Avec une population mondiale qui ne fait que croître, ces phénomènes ne feront que s’accentuer. En 2011, la population mondiale avait franchi la barre des 7 milliards d’individus, et elle devrait atteindre 9,7 milliards d’ici à 2050.À ce même horizon 2050, selon les prévisions, environ 66 % de la population mondiale vivra dans des villes.

Pour le professeur Jean Claude CHÉRUBIN, Haïti est une victime collatérale d’un système qui engendre les inégalités. « Il est clair qu’Haïti comme les autres pays du Sud global subit les dommages collatéraux d’un système de prédation extrêmement inégalitaire qui saccage la planète, détruit notre écosystème et met en danger la civilisation humaine. Les États faillis ont encore plus de mal à contrôler leur territoire et assurer la satisfaction des besoins de base de leur population.  On devra cesser de penser Haïti en terme de souveraineté moderne pour assumer son statut de forme politique périphérique sous tutelle internationale. Peut-être faudra-t-il inventer un autre concept pour rendre compte de cette entité qui a dérivé vers un chaos administré pour ne pas lui demander ce qui manifestement est étranger à ses attributs réels », dit-il.

Pour lui, le pays tente de survivre en développant une économie informelle et des mécanismes de survie et de solidarité en situation précaire, cependant, sous « l’effet pervers de la mondialisation », ces mécanismes se dégradent de façon accélérée. « C’est pourquoi, dit-il, il y a un risque certain d’effondrement. On devra s’inspirer de ces stratégies élaborées tout au long de l’histoire dans la perspective d’un relèvement national ».

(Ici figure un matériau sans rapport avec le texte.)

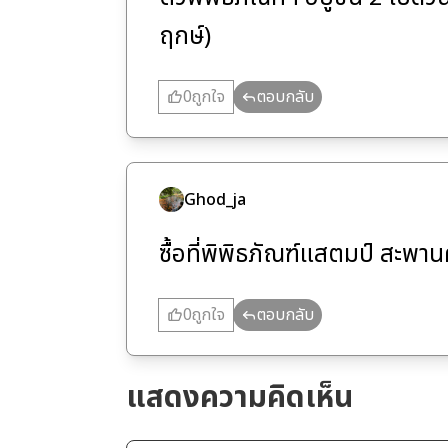
ฤกษ์)
0
ถูกใจ
ตอบกลับ
Ghod_ja
ซื้อที่พิพิธภัณฑ์แสตมป์ สะพา
0
ถูกใจ
ตอบกลับ
แสดงความคิดเห็น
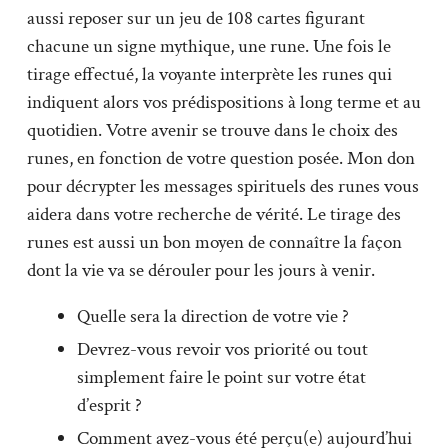
aussi reposer sur un jeu de 108 cartes figurant
chacune un signe mythique, une rune. Une fois le
tirage effectué, la voyante interprète les runes qui
indiquent alors vos prédispositions à long terme et au
quotidien. Votre avenir se trouve dans le choix des
runes, en fonction de votre question posée. Mon don
pour décrypter les messages spirituels des runes vous
aidera dans votre recherche de vérité. Le tirage des
runes est aussi un bon moyen de connaître la façon
dont la vie va se dérouler pour les jours à venir.
Quelle sera la direction de votre vie ?
Devrez-vous revoir vos priorité ou tout
simplement faire le point sur votre état
d’esprit ?
Comment avez-vous été perçu(e) aujourd’hui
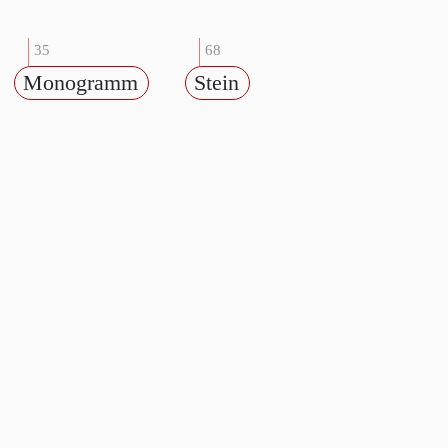
35
68
Monogramm
Stein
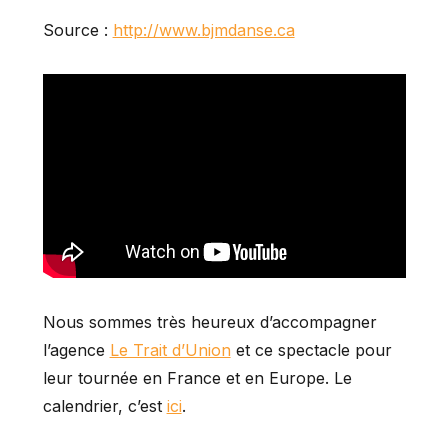
Source :
http://www.bjmdanse.ca
Nous sommes très heureux d’accompagner
l’agence
Le Trait d’Union
et ce spectacle pour
leur tournée en France et en Europe. Le
calendrier, c’est
ici
.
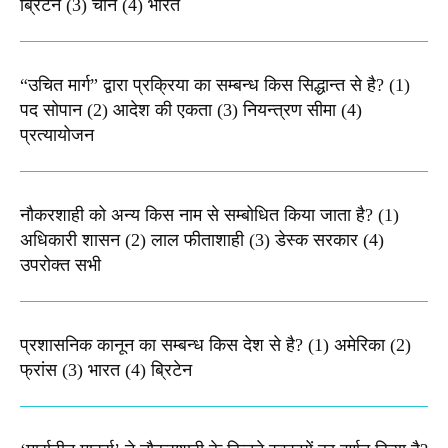
ब्रिटेन (3) चीन (4) भारत
“उचित मार्ग” द्वारा प्रक्रिया का सम्बन्ध किस सिद्धान्त से है? (1)
पद सोपान (2) आदेश की एकता (3) नियन्त्रण सीमा (4)
प्रत्यायोजन
नौकरशाही को अन्य किस नाम से सम्बोधित किया जाता है? (1)
अधिकारी शासन (2) लाल फीताशाही (3) डेस्क सरकार (4)
उपरोक्त सभी
प्रशासनिक कानून का सम्बन्ध किस देश से है? (1) अमेरिका (2)
फ्रांस (3) भारत (4) ब्रिटेन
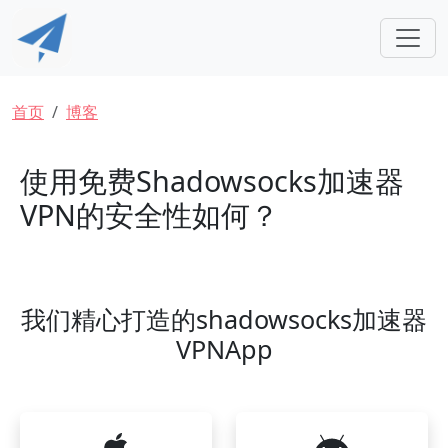
跳转到主要内容
面包屑
首页
博客
使用免费Shadowsocks加速器
VPN的安全性如何？
我们精心打造的shadowsocks加速器
VPNApp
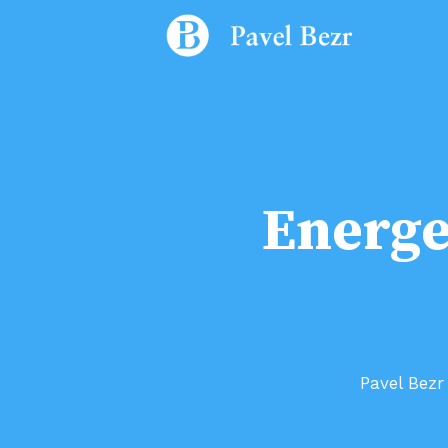
Energe
Pavel Bezr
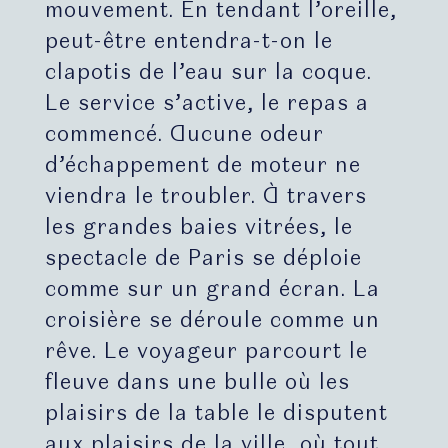
mouvement. En tendant l’oreille,
peut-être entendra-t-on le
clapotis de l’eau sur la coque.
Le service s’active, le repas a
commencé. Aucune odeur
d’échappement de moteur ne
viendra le troubler. À travers
les grandes baies vitrées, le
spectacle de Paris se déploie
comme sur un grand écran. La
croisière se déroule comme un
rêve. Le voyageur parcourt le
fleuve dans une bulle où les
plaisirs de la table le disputent
aux plaisirs de la ville, où tout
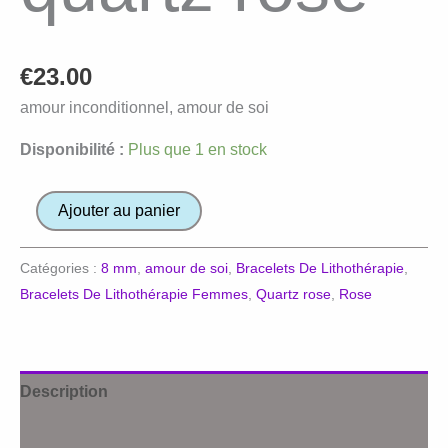
€
23.00
amour inconditionnel, amour de soi
Disponibilité :
Plus que 1 en stock
quantité
Ajouter au panier
de
Bracelet
Catégories :
8 mm
,
amour de soi
,
Bracelets De Lithothérapie
,
en
Bracelets De Lithothérapie Femmes
,
Quartz rose
,
Rose
quartz
rose
Description
Avis (0)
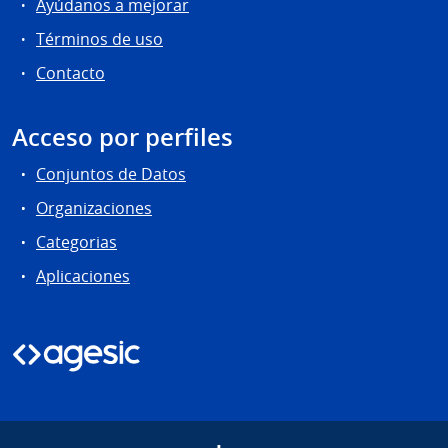
Ayúdanos a mejorar
Términos de uso
Contacto
Acceso por perfiles
Conjuntos de Datos
Organizaciones
Categorias
Aplicaciones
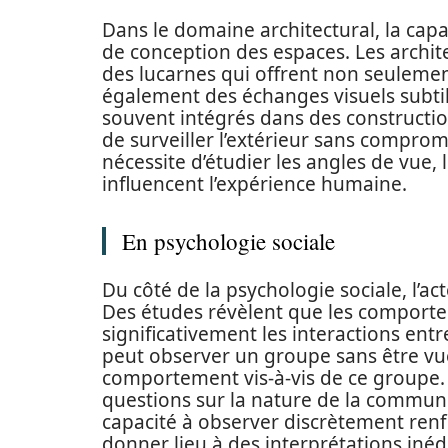
Dans le domaine architectural, la capa
de conception des espaces. Les archite
des lucarnes qui offrent non seulemen
également des échanges visuels subtil
souvent intégrés dans des construct
de surveiller l’extérieur sans comprome
nécessite d’étudier les angles de vue, l
influencent l’expérience humaine.
En psychologie sociale
Du côté de la psychologie sociale, l’a
Des études révèlent que les comporte
significativement les interactions ent
peut observer un groupe sans être vue
comportement vis-à-vis de ce groupe
questions sur la nature de la communica
capacité à observer discrètement renfo
donner lieu à des interprétations inédi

Selon le professeur, même si le pays est effectivement en proie à de multiples crises, les données concernant sa population et son économie sont peu fiables. Pour lui, la faiblesse de l’État empêche tout recensement ou autres données permettant de mieux planifier, et dans une telle situation, il convient de se poser les bonnes questions, les bonnes équations, afin d’éviter les mauvaises solutions. « Le recensement de la population, dit-il, est avant tout un dispositif biopolitique qui répond à des exigences de politique publique. Ce qui signifie l’existence d’une bureaucratie d’État fonctionnelle en lien à ses fonctions extractives, distributives et/ou répressives. Convenons qu’on est loin d’un tel modèle. Cessons donc de faire comme si et posons-nous les bonnes questions. Quelles perspectives pour un État failli dans cet ordre mondial en effondrement accéléré » ?

Le plus récent recensement de la population en Haïti, faut-il le souligner, date de 2003.